The bedroom was empty.
He tore through the house, calling her name. No sign of a struggle; Maus and the baby had simply vanished. He raced through the kitchen and out the back, just in time to hear her scream again, the sound strangely muted, as if rising toward him through a mile of water.
She was in the barn.
He entered at a dead sprint, bursting through the door, spinning his body to sweep the dark interior with the shotgun. Maus was in the backseat of the old Volvo, clutching the baby to her chest. She was waving frantically, her words muffled by the thickness of the glass.
“Theo, behind you!”
He turned and as he turned the shotgun was knocked away, slapped like a twig from his hands. Then something grabbed him, not any single part but the whole of him, Theo entire; he felt himself lifted up. The car with Mausami and the baby in it was somewhere below him and he was flying through the dark. He hit the hood of the car with a crunch of buckling metal, rolling, tumbling; he landed face-up on the ground and came to a stop but then something, the same something, grabbed him, and he was flying again. The wall, this time, with its shelves of tools and stores and cans of fuel. He hit it face-first, glass exploding, wood splintering, everything falling in a clattering rain; as the ground rose to meet him, slowly and then quickly and finally all at once, he felt a crunch of bone.

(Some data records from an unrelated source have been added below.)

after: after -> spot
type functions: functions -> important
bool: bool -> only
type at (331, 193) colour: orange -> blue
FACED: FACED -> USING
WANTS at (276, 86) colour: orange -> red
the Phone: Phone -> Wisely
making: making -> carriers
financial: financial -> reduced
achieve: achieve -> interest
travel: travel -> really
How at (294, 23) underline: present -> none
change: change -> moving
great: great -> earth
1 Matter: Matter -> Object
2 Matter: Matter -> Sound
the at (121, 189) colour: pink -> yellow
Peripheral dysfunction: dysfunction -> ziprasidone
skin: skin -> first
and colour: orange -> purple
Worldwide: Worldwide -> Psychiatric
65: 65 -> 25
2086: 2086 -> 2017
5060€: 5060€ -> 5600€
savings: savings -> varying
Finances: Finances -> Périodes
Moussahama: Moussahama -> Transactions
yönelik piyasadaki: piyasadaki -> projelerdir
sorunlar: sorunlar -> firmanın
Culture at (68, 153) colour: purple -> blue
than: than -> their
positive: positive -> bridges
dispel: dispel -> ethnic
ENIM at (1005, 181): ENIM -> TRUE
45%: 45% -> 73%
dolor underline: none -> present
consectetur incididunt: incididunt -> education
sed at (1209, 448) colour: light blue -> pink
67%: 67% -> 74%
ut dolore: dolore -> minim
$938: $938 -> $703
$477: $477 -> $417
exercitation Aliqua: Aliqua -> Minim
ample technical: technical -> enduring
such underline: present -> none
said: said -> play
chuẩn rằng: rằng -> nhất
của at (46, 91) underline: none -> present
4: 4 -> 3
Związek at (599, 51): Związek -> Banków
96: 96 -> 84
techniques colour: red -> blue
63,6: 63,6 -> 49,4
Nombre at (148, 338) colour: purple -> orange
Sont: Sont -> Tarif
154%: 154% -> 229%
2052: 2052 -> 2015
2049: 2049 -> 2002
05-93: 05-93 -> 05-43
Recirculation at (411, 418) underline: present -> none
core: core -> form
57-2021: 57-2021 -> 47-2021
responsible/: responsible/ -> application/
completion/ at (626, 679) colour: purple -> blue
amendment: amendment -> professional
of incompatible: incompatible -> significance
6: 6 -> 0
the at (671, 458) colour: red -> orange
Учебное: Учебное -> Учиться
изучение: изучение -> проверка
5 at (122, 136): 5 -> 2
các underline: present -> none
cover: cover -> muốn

Agony. Stars filled his vision, actual stars. The thought reached him, like a message from some distant place, that he was about to die. He should be dead already. The viral should have killed him. But this would happen soon enough. He could taste blood in his mouth, feel it stinging his eyes. He was lying face-down on the floor of the barn, one leg, the broken one, twisted under him; the creature was above him now, a looming shadow, preparing to strike. It was better this way, Theo thought. Better that the viral should take him first. He didn’t want to watch what would happen to Mausami and the baby. Through the murk of his battered brain, he heard her calling out to him.
Look away, Maus, he thought. I love you. Look away.